O CPC vigente sofreu, ao longo de sua vigência, diversas alterações e reformas, todas na
tentativa de se alcançar, conforme prega os instrumentalistas, um processo mais efetivo
possível. O propósito foi abandonar a preocupação exclusiva com conceitos e formas, tão nos
bem ensinado pela tradição romana e lusitana, para dedicar-se à busca de um processo de
resultados, prevendo, por exemplo, uma tutela antecipada generalizada nos processos de
conhecimento; a execução das sentenças no mesmo processo de conhecimento; o
procedimento monitório; o poder geral de efetivação; os poderes dados ao relator frente, em
especial, da afronta aos precedentes jurisprudenciais etc.

Todavia, tantas reformas e as mudanças próprias da sociedade tornaram recomendável a edição


de um novo código.

Assim, por iniciativa de uma comissão de juristas, presidida pelo então Ministro do STF, Luiz Fux,
foi levado ao conhecimento do Senado Federal, em 2010, o Projeto de Lei nº 166, que, depois
de passar pelas 2 casas legislativas, foi aprovado em dezembro de 2014 e sancionado pela
Presidente da República em março de 2015, convertendo-se na Lei n. 13.105/15 – o NOVO
CÓDIGO DE PROCESSO CIVIL/NCPC, com vigência prevista para o dia 18/03/16.

Dentre as alterações, pode-se destacar tanto a de cunho organizacional, com a previsão inédita
de uma parte geral e uma parte especial, quanto a de cunho material, com o maior rigor nas
fundamentações judiciais; a unificação das tutelas cautelar e antecipada sob a rubrica “tutelas
de urgência”; a consagração de um processo sincrético; a força dos precedentes judiciais; o
fortalecimento dos meios de solução consensual dos conflitos; o fim do juízo de admissibilidade
pelo juízo de origem nos recursos; a solução coletiva de ações e recursos repetitivos, evitando o
abarrotamento dos tribunais com causas que contém a mesma questão de direito; além da
incorporação em seu texto entendimentos já consagrados na doutrina e na jurisprudência do
STJ e do STF.

Assim, o NCPC tem a seguinte configuração:

- PARTE GERAL (dedicada à formulação de regras sobre as Normas Processuais Civis.

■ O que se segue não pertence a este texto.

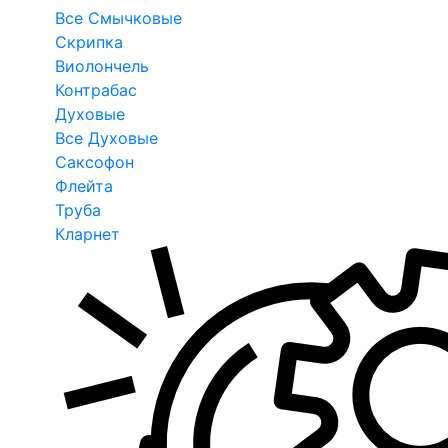
Все Смычковые
Скрипка
Виолончель
Контрабас
Духовые
Все Духовые
Саксофон
Флейта
Труба
Кларнет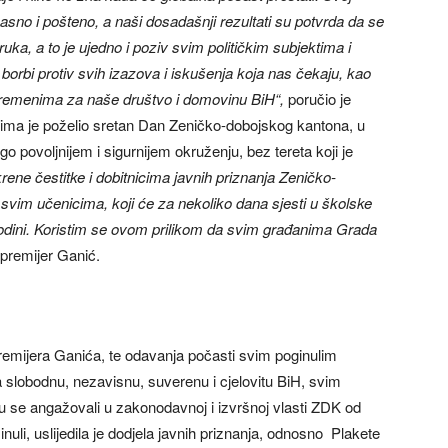
sno i pošteno, a naši dosadašnji rezultati su potvrda da se
ka, a to je ujedno i poziv svim političkim subjektima i
 borbi protiv svih izazova i iskušenja koja nas čekaju, kao
m vremenima za naše društvo i domovinu BiH“,
poručio je
ma je poželio sretan Dan Zeničko-dobojskog kantona, u
o povoljnijem i sigurnijem okruženju, bez tereta koji je
ene čestitke i dobitnicima javnih priznanja Zeničko-
a svim učenicima, koji će za nekoliko dana sjesti u školske
odini. Koristim se ovom prilikom da svim građanima Grada
 premijer Ganić.
emijera Ganića, te odavanja počasti svim poginulim
za slobodnu, nezavisnu, suverenu i cjelovitu BiH, svim
su se angažovali u zakonodavnoj i izvršnoj vlasti ZDK od
i, uslijedila je dodjela javnih priznanja, odnosno Plakete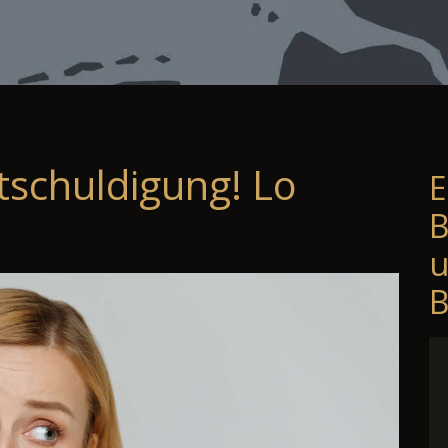
tschuldigung! Lo
E
B
B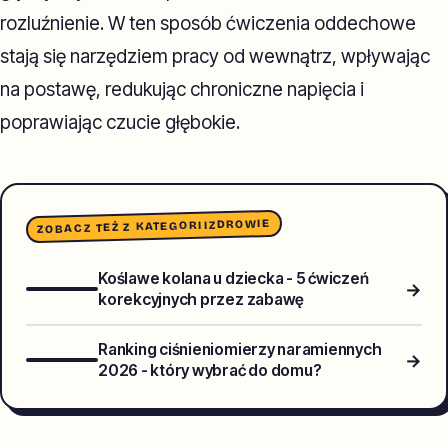
rozluźnienie. W ten sposób ćwiczenia oddechowe
stają się narzędziem pracy od wewnątrz, wpływając
na postawę, redukując chroniczne napięcia i
poprawiając czucie głębokie.
ZDROWIE
ZOBACZ TEŻ Z KATEGORII
Koślawe kolana u dziecka - 5 ćwiczeń
→
korekcyjnych przez zabawę
Ranking ciśnieniomierzy naramiennych
→
2026 - który wybrać do domu?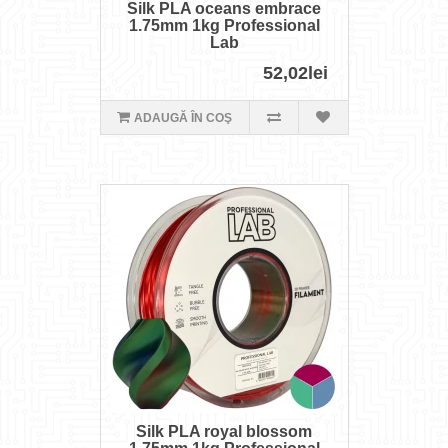
Silk PLA oceans embrace
1.75mm 1kg Professional
Lab
52,02lei
ADAUGĂ ÎN COŞ
Silk PLA royal blossom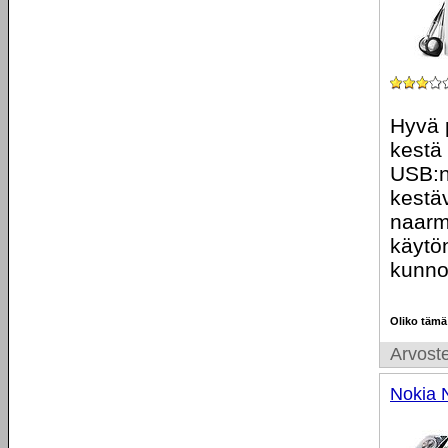
Hyvä 
kestä 
USB:n 
kestäv
naarmu
käytön
kunno
Oliko tämä
Arvoste
Nokia 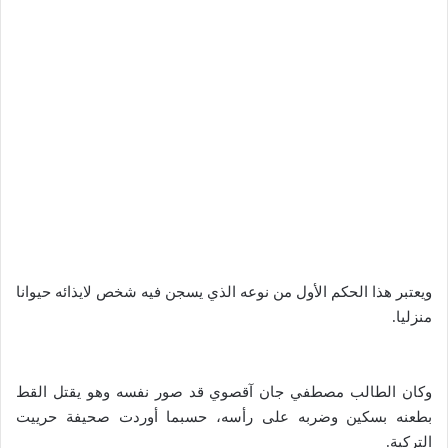
ويعتبر هذا الحكم الأول من نوعه الذي يسجن فيه شخص لايذائه حيوانا
منزليا.
وكان الطالب مصطفي جان آقصوي قد صور نفسه وهو يقتل القط
بطعنه بسكين وضربه على رأسه، حسبما أوردت صحيفة حرييت
التركية.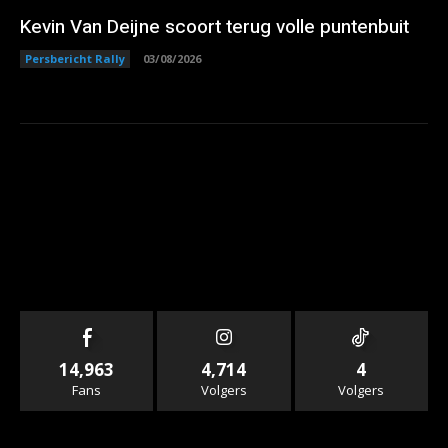
Kevin Van Deijne scoort terug volle puntenbuit
Persbericht Rally
03/08/2026
14,963
4,714
4
Fans
Volgers
Volgers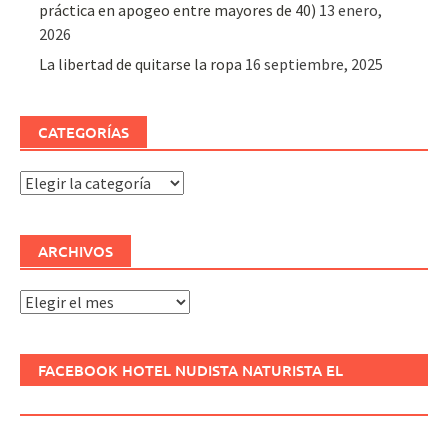
práctica en apogeo entre mayores de 40)
13 enero,
2026
La libertad de quitarse la ropa
16 septiembre, 2025
CATEGORÍAS
Categorías
ARCHIVOS
Archivos
FACEBOOK HOTEL NUDISTA NATURISTA EL
REFUGIO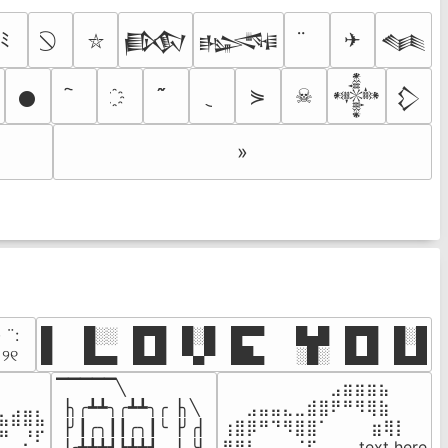
ﾐ
✈
𒁃
𒈙
𒈝
⛥
⋟
☠
𒊹
𒀱
𒁷
»
· ¨:⠀

█  █░░ █▀█ █░█ █▀▀  █▄█ █▀█ █░█

. ୨୧⠀
█  █▄▄ █▄█ ▀▄▀ ██▄  ░█░ █▄█ █▄█
▔▔▔▔▔╲

⠀⠀⠀⠀⠀⠀⠀⠀⠀⣠⣶⣶⣶⣦⠀⠀

⠀⠀⠀⠀

▕╮╭┻┻╮╭┻┻╮╭▕╮╲

⠀⠀⣠⣤⣤⣄⣀⣾⣿⠟⠛⠻⢿⣷⠀

⣦⣾⣿⣧

▕╯┃╭╮┃┃╭╮┃╰▕╯╭▏

⢰⣿⡿⠛⠙⠻⣿⣿⠁⠀⠀ ⠀⣶⢿⡇

⠛⠀⡘⠏

▕╭┻┻┻┛┗┻┻┛  ▕  ╰▏

⢿⣿⣇⠀⠀⠀⠈⠏⠀⠀⠀ text here
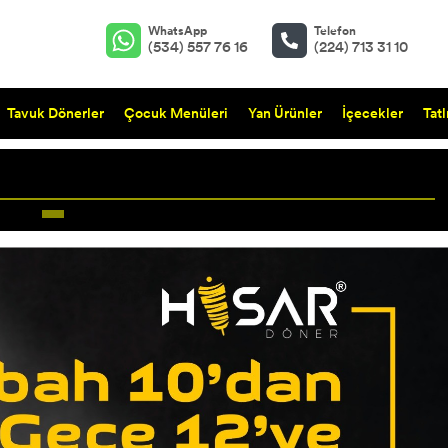
WhatsApp
Telefon
(534) 557 76 16
(224) 713 31 10
Tavuk Dönerler
Çocuk Menüleri
Yan Ürünler
İçecekler
Tatl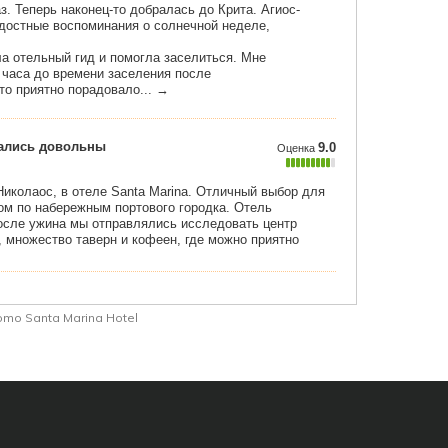
mo Santa Marina Hotel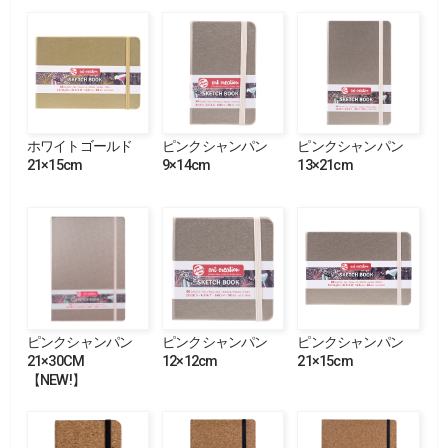
ホワイトゴールド
ピンクシャンパン
ピンクシャンパン
21×15cm
9×14cm
13×21cm
ピンクシャンパン
ピンクシャンパン
ピンクシャンパン
21×30CM
12×12cm
21×15cm
【NEW!】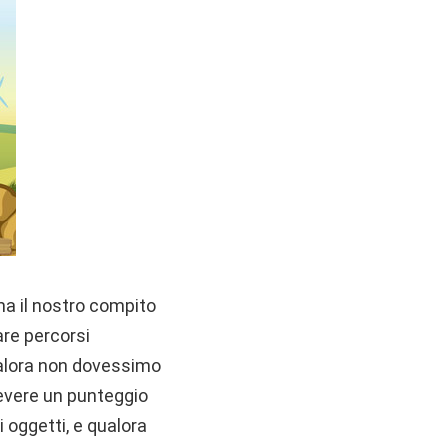
a il nostro compito
are percorsi
ualora non dovessimo
icevere un punteggio
 oggetti, e qualora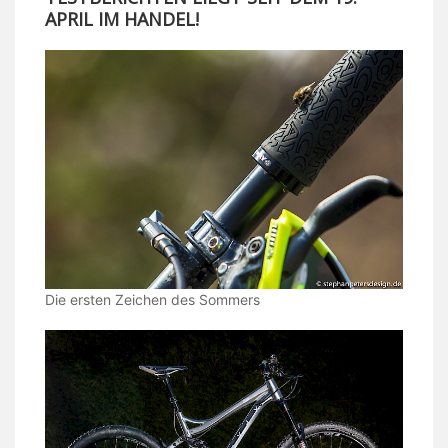
APRIL IM HANDEL!
Die ersten Zeichen des Sommers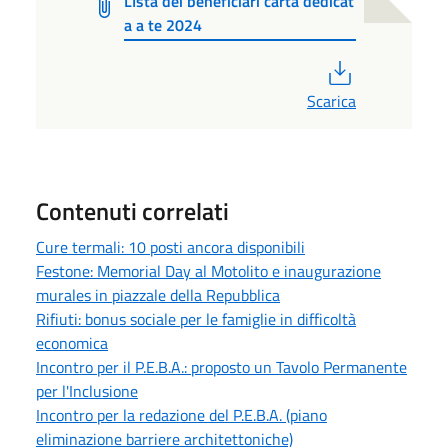
LIsta dei beneficiari carta dedicat
a a te 2024
PDF
Scarica
Contenuti correlati
Cure termali: 10 posti ancora disponibili
Festone: Memorial Day al Motolito e inaugurazione
murales in piazzale della Repubblica
Rifiuti: bonus sociale per le famiglie in difficoltà
economica
Incontro per il P.E.B.A.: proposto un Tavolo Permanente
per l'Inclusione
Incontro per la redazione del P.E.B.A. (piano
eliminazione barriere architettoniche)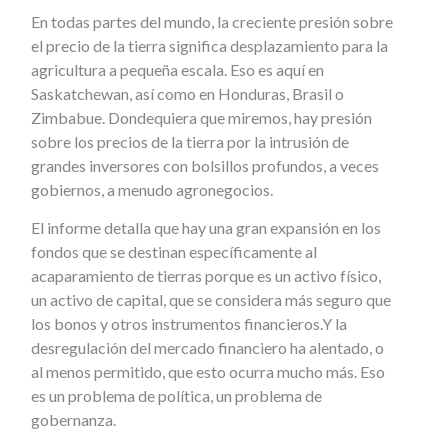
En todas partes del mundo, la creciente presión sobre
el precio de la tierra significa desplazamiento para la
agricultura a pequeña escala. Eso es aquí en
Saskatchewan, así como en Honduras, Brasil o
Zimbabue. Dondequiera que miremos, hay presión
sobre los precios de la tierra por la intrusión de
grandes inversores con bolsillos profundos, a veces
gobiernos, a menudo agronegocios.
El informe detalla que hay una gran expansión en los
fondos que se destinan específicamente al
acaparamiento de tierras porque es un activo físico,
un activo de capital, que se considera más seguro que
los bonos y otros instrumentos financieros.Y la
desregulación del mercado financiero ha alentado, o
al menos permitido, que esto ocurra mucho más. Eso
es un problema de política, un problema de
gobernanza.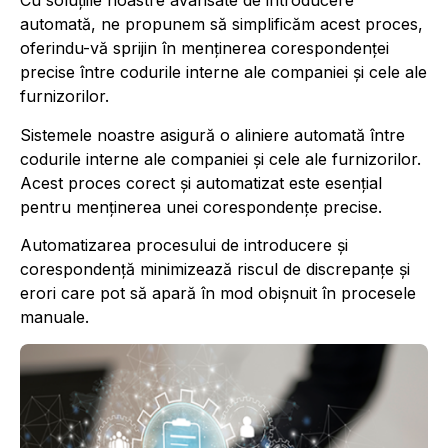
Cu soluțiile noastre avansate de introducere
automată, ne propunem să simplificăm acest proces,
oferindu-vă sprijin în menținerea corespondenței
precise între codurile interne ale companiei și cele ale
furnizorilor.
Sistemele noastre asigură o aliniere automată între
codurile interne ale companiei și cele ale furnizorilor.
Acest proces corect și automatizat este esențial
pentru menținerea unei corespondențe precise.
Automatizarea procesului de introducere și
corespondență minimizează riscul de discrepanțe și
erori care pot să apară în mod obișnuit în procesele
manuale.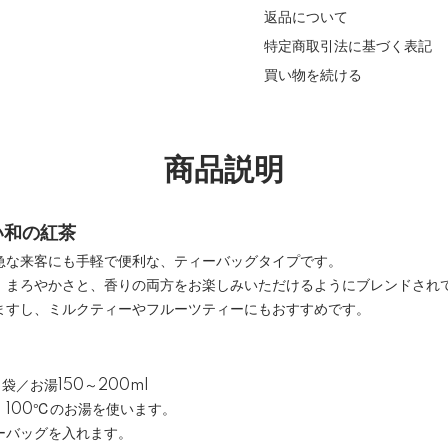
返品について
特定商取引法に基づく表記
買い物を続ける
商品説明
い和の紅茶
急な来客にも手軽で便利な、ティーバッグタイプです。
、まろやかさと、香りの両方をお楽しみいただけるようにブレンドされ
ますし、ミルクティーやフルーツティーにもおすすめです。
袋／お湯150～200ml
100℃のお湯を使います。
ーバッグを入れます。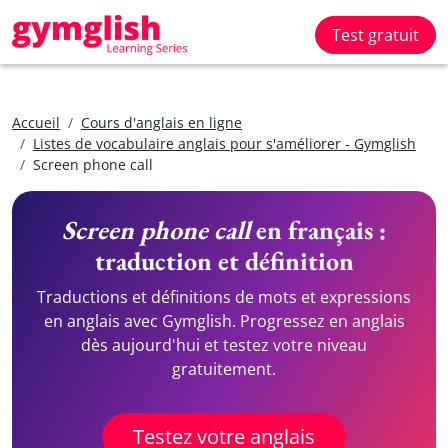
Test gratuit
Accueil
Cours d'anglais en ligne
Listes de vocabulaire anglais pour s'améliorer - Gymglish
Screen phone call
Screen phone call
en français :
traduction et définition
Traductions et définitions de mots et expressions
en anglais avec Gymglish. Progressez en anglais
dès aujourd'hui et testez votre niveau
gratuitement.
Testez votre anglais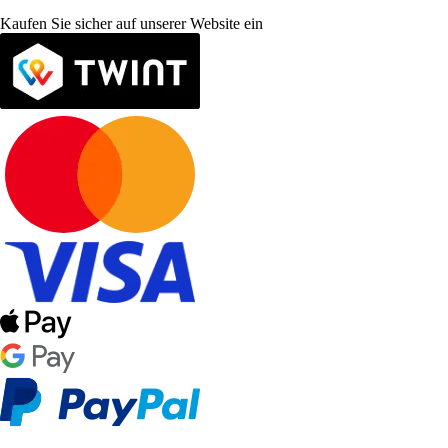
Kaufen Sie sicher auf unserer Website ein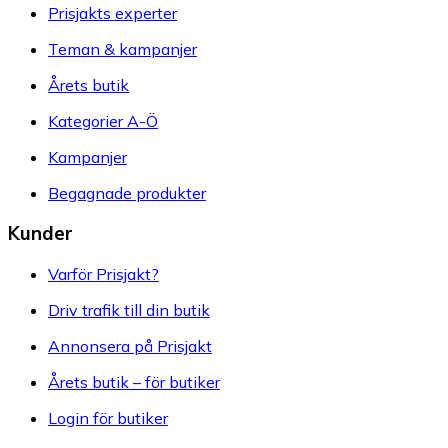
Prisjakts experter
Teman & kampanjer
Årets butik
Kategorier A-Ö
Kampanjer
Begagnade produkter
Kunder
Varför Prisjakt?
Driv trafik till din butik
Annonsera på Prisjakt
Årets butik – för butiker
Login för butiker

Contém princípios e regras gerais, aplicáveis a todos os tipos de processo): está dividida em 6
Livros, quais sejam:

=> Livro 1: trata das Normas Fundamentais do Processo Civil;

=> Livro 2: da Função Jurisdicional;

=> Livro 3: dos Sujeitos do Processo;

=> Livro 4: dos Atos Processuais;

=> Livro 5: da Tutela Provisória;

=> Livro 6: da Formação, Suspensão e Extinção do Processo.

- PARTE ESPECIAL: contém 3 Livros, a saber:

=> Livro 1: do Processo de Conhecimento (tanto procedimento comum, como procedimentos


especiais, de jurisdição contenciosa e de jurisdição voluntária);

=> Livro 2: do Processo de Execução;

=> Livro 3: dos Processos nos Tribunais e os Meios de Impugnação das Decisões Judiciais.